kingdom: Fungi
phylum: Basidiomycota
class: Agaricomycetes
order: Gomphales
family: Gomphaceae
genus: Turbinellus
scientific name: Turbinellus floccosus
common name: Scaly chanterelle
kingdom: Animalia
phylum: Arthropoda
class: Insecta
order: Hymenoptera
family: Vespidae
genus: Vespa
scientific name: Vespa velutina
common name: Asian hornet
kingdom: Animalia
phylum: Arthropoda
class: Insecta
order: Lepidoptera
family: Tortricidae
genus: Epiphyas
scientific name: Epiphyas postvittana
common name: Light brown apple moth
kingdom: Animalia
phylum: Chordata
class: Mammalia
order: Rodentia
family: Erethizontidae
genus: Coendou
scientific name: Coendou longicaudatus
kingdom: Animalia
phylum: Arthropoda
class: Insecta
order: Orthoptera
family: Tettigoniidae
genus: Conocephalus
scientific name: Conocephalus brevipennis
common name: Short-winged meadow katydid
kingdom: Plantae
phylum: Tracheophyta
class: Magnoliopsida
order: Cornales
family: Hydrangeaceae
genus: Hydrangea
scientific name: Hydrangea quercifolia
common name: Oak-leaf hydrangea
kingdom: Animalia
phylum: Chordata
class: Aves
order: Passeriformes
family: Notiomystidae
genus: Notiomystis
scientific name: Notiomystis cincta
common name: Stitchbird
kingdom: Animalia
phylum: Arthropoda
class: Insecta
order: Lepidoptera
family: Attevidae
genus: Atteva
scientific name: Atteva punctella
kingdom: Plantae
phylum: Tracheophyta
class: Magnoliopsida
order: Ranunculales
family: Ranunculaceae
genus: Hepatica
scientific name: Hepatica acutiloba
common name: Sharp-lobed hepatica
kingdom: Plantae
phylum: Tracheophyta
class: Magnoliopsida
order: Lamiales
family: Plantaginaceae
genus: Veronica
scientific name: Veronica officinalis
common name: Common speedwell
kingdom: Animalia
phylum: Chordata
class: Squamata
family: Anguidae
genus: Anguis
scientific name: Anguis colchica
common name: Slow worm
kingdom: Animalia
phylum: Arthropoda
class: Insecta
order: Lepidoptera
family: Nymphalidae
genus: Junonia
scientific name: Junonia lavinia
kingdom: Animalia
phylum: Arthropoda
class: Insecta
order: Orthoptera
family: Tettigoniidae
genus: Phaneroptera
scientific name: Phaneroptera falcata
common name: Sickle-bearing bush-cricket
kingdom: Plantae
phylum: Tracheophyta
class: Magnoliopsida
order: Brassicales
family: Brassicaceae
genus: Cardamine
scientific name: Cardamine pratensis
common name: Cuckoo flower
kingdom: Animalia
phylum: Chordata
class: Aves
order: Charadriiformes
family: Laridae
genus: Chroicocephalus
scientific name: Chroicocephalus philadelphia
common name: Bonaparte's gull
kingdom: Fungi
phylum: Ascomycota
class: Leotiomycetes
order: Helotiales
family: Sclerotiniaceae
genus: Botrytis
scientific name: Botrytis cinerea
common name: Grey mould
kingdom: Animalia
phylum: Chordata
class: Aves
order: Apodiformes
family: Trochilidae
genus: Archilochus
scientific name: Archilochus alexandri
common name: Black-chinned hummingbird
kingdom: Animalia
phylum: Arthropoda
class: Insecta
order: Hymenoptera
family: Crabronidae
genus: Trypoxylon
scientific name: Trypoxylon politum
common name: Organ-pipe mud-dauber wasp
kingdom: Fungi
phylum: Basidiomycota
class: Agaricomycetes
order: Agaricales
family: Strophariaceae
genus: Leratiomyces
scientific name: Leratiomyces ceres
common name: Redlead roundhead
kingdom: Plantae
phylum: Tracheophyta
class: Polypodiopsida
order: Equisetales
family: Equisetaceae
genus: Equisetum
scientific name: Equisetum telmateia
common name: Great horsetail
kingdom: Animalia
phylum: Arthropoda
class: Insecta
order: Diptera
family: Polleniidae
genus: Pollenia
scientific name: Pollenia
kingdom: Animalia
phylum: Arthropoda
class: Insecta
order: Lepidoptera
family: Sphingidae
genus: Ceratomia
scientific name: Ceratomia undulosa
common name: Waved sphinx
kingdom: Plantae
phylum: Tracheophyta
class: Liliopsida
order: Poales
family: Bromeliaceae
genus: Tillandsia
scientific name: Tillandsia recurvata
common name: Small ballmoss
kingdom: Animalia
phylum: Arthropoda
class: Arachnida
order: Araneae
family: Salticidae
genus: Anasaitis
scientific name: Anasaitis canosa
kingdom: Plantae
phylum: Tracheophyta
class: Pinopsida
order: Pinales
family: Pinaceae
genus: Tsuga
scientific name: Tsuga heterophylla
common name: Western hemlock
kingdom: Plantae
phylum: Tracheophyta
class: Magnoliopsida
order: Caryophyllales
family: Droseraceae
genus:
-- -- --
_TASK DETAILS_. Copy everything from the line containing "scientific name: Phaneroptera falcata" down to the line containing "genus: Archilochus", including both of those lines, word for word.

_ANSWER TO THIS EXERCISE_.
scientific name: Phaneroptera falcata
common name: Sickle-bearing bush-cricket
kingdom: Plantae
phylum: Tracheophyta
class: Magnoliopsida
order: Brassicales
family: Brassicaceae
genus: Cardamine
scientific name: Cardamine pratensis
common name: Cuckoo flower
kingdom: Animalia
phylum: Chordata
class: Aves
order: Charadriiformes
family: Laridae
genus: Chroicocephalus
scientific name: Chroicocephalus philadelphia
common name: Bonaparte's gull
kingdom: Fungi
phylum: Ascomycota
class: Leotiomycetes
order: Helotiales
family: Sclerotiniaceae
genus: Botrytis
scientific name: Botrytis cinerea
common name: Grey mould
kingdom: Animalia
phylum: Chordata
class: Aves
order: Apodiformes
family: Trochilidae
genus: Archilochus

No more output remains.